Joint Committee on The Draft Communications Bill Appendices to the Minutes of Evidence


Memorandum submitted by the Rt Hon Chris Smith MP

  I am writing to make a personal submission to the Joint Committee, in relation to the provisions of the draft Communications Bill, which you are currently considering. As you will know, I was responsible as Secretary of State—jointly with my colleagues at DTE—for the publication of the White Paper in December 2000, and I note that the Draft Bill follows broadly the themes and proposals of that White Paper. In particular, the bringing-together of the disparate group of regulators in the telecommunications and broadcasting fields under the umbrella of OFCOM is very welcome—as a rationalising and modernising measure—and the development of an overall approach based on lighter-touch regulation makes economic and philosophical sense.

  There are, however, a number of points that I believe merit further consideration, and it is these I would like to concentrate on in this submission. In making them I would of course draw the Committee's attention to the interests I have declared in the Members' register, relating to Classic FM and to the Walt Disney Company Ltd.

  I hope that the Committee might consider the following:

  1.  Throughout the draft Bill reference is made to "customers" receiving telecoms and broadcasting services. This is surely infelicitous, and implies a purely commercial relationship. Can the reference be, insisted, to "consumers" or to "citizens"?

  2.  One of the great challenges of the next few years is going to be the development of broadband communication for households around the country. At present, although some 60 per cent of households are capable of receiving broadband, only about three per cent actively choose to do so. The economic and quality-of-life benefits that could be secured by far wider take-up are considerable. Would it be possible, therefore, to craft an additional duty for OFCOM, "to facilitate the availability and promote the take-up of broadband communications technology"?

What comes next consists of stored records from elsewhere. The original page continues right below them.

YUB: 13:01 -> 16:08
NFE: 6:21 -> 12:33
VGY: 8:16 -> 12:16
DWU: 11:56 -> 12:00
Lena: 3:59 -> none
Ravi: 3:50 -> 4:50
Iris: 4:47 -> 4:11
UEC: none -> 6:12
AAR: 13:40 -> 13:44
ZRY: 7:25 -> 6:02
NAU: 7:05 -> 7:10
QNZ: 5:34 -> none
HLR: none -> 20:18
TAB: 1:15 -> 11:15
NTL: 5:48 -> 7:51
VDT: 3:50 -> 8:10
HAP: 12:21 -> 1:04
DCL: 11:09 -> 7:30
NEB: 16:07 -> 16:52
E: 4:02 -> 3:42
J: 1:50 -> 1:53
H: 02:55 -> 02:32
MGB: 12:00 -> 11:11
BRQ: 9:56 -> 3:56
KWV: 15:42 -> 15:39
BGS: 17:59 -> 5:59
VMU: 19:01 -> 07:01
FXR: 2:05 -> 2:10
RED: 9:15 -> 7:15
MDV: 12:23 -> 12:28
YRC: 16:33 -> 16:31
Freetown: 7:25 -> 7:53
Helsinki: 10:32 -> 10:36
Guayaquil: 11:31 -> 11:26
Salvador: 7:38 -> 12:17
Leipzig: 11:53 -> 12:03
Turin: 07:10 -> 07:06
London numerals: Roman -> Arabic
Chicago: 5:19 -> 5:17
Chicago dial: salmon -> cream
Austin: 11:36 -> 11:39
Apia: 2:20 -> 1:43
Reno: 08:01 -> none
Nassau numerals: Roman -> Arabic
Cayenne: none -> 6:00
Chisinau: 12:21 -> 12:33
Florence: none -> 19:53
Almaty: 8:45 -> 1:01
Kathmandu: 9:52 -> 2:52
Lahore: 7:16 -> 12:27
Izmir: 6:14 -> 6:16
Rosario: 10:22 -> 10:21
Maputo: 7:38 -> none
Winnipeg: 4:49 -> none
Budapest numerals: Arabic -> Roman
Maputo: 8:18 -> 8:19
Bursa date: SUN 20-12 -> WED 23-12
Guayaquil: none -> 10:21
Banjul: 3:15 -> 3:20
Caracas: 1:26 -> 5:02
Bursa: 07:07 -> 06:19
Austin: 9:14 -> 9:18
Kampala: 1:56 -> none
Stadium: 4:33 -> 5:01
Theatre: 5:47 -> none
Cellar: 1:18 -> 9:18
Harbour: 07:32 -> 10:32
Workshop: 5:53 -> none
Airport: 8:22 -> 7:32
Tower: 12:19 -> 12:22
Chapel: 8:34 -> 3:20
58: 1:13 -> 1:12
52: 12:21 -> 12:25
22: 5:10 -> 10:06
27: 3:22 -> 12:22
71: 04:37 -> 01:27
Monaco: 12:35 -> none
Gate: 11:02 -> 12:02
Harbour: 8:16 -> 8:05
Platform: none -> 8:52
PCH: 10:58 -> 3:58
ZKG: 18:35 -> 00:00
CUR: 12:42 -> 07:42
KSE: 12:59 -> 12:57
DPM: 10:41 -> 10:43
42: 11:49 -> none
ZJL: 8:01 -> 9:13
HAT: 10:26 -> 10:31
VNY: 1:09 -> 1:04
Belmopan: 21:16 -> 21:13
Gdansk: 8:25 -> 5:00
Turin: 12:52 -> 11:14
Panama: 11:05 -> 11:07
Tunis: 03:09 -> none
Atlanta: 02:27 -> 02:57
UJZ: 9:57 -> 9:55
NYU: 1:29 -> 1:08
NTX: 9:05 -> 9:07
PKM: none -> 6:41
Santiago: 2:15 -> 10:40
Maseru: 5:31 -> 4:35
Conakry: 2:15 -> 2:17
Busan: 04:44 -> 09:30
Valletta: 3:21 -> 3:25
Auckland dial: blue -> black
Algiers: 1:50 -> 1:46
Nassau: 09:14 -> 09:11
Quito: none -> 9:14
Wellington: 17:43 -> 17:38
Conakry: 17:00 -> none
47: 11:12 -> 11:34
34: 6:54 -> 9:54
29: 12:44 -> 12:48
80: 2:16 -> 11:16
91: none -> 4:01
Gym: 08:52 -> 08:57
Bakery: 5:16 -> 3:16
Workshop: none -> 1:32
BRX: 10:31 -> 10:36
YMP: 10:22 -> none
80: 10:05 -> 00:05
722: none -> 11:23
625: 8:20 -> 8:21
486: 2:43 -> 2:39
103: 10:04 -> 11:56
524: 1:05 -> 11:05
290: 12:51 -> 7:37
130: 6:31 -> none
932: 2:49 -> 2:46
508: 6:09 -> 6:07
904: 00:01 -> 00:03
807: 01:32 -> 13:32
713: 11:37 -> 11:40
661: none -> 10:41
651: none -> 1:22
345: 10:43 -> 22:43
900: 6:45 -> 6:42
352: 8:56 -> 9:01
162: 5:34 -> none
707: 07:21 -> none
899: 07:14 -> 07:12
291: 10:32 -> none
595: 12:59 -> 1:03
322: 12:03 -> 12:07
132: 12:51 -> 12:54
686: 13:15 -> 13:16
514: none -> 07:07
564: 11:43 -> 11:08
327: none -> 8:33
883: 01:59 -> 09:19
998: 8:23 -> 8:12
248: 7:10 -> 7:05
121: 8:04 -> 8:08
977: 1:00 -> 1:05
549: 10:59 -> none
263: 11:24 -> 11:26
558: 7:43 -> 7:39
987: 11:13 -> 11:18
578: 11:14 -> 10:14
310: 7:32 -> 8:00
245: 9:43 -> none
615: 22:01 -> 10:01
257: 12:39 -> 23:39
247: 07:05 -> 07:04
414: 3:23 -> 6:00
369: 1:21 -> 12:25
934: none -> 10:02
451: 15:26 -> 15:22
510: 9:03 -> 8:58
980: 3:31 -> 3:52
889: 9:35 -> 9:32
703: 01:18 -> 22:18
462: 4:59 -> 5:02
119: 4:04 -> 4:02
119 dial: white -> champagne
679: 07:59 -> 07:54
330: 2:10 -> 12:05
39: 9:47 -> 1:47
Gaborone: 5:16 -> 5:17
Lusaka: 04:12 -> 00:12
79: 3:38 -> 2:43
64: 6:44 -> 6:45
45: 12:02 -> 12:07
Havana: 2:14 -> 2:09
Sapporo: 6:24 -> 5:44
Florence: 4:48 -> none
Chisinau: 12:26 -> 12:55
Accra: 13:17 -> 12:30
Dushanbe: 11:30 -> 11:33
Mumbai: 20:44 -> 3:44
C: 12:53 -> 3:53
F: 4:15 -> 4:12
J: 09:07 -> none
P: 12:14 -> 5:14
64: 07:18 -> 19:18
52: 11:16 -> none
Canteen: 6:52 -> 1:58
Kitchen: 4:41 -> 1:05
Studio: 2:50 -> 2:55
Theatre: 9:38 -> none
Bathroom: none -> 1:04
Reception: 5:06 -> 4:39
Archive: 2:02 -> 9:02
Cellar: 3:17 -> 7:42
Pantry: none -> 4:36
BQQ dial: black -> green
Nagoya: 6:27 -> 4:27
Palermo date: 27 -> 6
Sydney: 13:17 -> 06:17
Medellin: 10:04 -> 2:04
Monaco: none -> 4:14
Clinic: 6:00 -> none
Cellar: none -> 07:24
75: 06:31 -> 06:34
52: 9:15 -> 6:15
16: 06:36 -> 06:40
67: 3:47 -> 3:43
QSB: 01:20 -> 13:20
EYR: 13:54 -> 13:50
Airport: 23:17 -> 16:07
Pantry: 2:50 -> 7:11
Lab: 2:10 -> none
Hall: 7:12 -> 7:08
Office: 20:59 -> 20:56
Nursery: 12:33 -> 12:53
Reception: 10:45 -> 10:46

  3.  One of the inevitable consequences of increasingly rapid and easy digital communication is the enhanced danger of piracy of creative material, especially in movies and music. The principal weapon against such piracy lies of course in the various copyright protection agreements and statutes—and the early implementation of the European Copyright Directive should help. But much can be done, also, by the use of digital technology itself—to include watermarks or digital "signatures" in creative material—in order to combat unauthorised use. To be effective, such efforts have to be based on commonly agreed standards, and I hope that you might consider giving OFCOM a power to lead a process of securing agreement on such standards. A power to co-regulate in order to secure common standards of protection for copyright creative material could, I hope, be considered as part of the functions of OFCOM.

  4.  The role of OFCOM in relation to the BBC does, I believe, the need further discussion. I have noted the role given to OFCOM under the first two tiers of regulation, on matters such as regional programming, independent and original productions, complaints, and news in peak time. I have noted also the slight movement now made by the Secretary of State in changing the BBC Agreement to include a requirement to consider OFCOM's overview reports on public service broadcasting. I still believe, however, that these provisions do not go far enough. I hope that the Joint Committee would consider placing the back-stop power to intervene in the event of a breach of the self-regulatory trust under the third tier in the hands of OFCOM, rather than the Secretary of State. The Board of Governors of the BBC would still be in charge of the management of the organisation, and the detailed implementation of its remit, in exactly the same way as now. The back-stop power however, would shift from the Secretary of State to OFCOM as an independent regulator; and I believe this would be a change to the benefit of the BBC itself, the Secretary of State, and the general public.

  5.  Under Clause 181 of the draft Bill, OFCOM is required to prepare its overview report on the whole of public service broadcasting every three years. A three-year gap is far too long. Can this please be made a more regular duty?

  6.  The proposed provisions for restricting radio ownership seem to be rather more strict than those pertaining to any of the other branches of the media. Is this entirely fair? I note that the formula adopeted is a "3 + 1" prescription. Could a "2 + 1" alternative be considered?

  7.  Much of the section of the Bill dealing with telephony follows closely the requirements of the telecoms directives. There is one issue, however, which the directives leave unsettle and therefore the Bill does too. Under the present terms of the Bill, the provision of pay-per-view services across the telephone wires counts as a one-to-one service, and is therefore completely removed from licensing requirements. The formula used to include other services under licensing requirements—that of the provision of "television-like" services—does not appear to apply to pay-per-view delivered by telephony. Is there any way in which they can be brought within the definition of "television-like" services?

  8.  Once it is established, OFCOM will become an extremely powerful body. It is therefore important that it is properly answerable to Parliament and the public for the decisions it makes and the way it goes about making them. I would be sensible, surely, to create a special joint sub-committee for Culture, Media and Sport, and Trade and Industry, specifically to monitor the work of OFCOM, to receive reports from it on recommended, by your Committee.